> [WORK TASK 1] Name every person identified by name in the passage about the Panghali court award.
> [WORK TASK 2] Carry on writing the news passage about the Panghali court award from its final sentence.
SUPPLIED PASSAGE: Begin
Manjitwas killed by her husband Mukhtiar Panghali in 2006. The burned remains of the 31-year-old, who was four months pregnant, were found on a beach in Delta five days after she was reported missing. He’s now serving a sentence of life without parole for 15 years after being convicted of second degree murder, reported CBC News.

Although the court has made the award, collecting the money is another matter.

Mukhtiar Panghali’s brothers have made a financial claim against those properties, and the matter will be the subject of a trial set for November 2014.

The lawsuit was initiated by his 10-year-old daughter Maya Panghali’s guardians Jasmine Kaur Bhambra and Tarminderpal Singh Basra, Manjit’s sister and brother-in-law, who have had sole custody of the little girl since 2007.

They initiated the legal action to assist in her care, and provide an inheritance from their mother’s estate.

In reaching his decision, B.C. Supreme Court Justice Robert Punnett was forced to imagine a world where Manjit Panghali was not murdered — where the pregnant school teacher, instead, took maternity leave before returning to work as an elementary school teacher, and then watched as her bright, thriving daughter Maya went on to study at university.

These were some of the criteria Punnett used to calculate losses, past and present, for financial support and childcare —  an amount he finally set at more than $600,000.
SUPPLIED PASSAGE: End
GIVEN DATA: Begin
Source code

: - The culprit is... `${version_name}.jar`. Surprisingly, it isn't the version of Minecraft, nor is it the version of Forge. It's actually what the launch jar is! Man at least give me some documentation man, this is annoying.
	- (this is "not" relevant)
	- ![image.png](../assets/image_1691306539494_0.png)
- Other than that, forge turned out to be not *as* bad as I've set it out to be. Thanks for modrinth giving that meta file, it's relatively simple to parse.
GIVEN DATA: End
> [TASK OUTPUT 1] Manjit Panghali, Mukhtiar Panghali, Maya Panghali, Jasmine Kaur Bhambra, Tarminderpal Singh Basra, Robert Punnett

> [TASK OUTPUT 2]
Factored into the calculations was an assumption that had the crime not happened, Mukhtiar the father, would have continued working as a high school teacher.

Punnett ordered Mukhtiar Panghali to pay the plaintiffs $614,300, for past and future loss of dependency, past and future loss of household assistance and childcare, loss of guidance, public guardian and trustee fees, interest, court and other costs.

Punnett noted the Family Compensation Act “is not punitive in nature. It is only meant to provide financial recompense for pecuniary losses flowing from the death itself, rather than providing a sanction for the wrongdoer’s role in the death.”

Nevertheless, he remarked that “it is difficult to envision more reprehensible conduct” than Panghali’s crimes.

“The child has lost the care, love and support of her mother who would have provided guidance throughout her youth into young adulthood.”

At the time of Pangali’s murder, she and her husband had $264,000 worth of equity in a Surrey home and owned a second property worth approximately $266,000.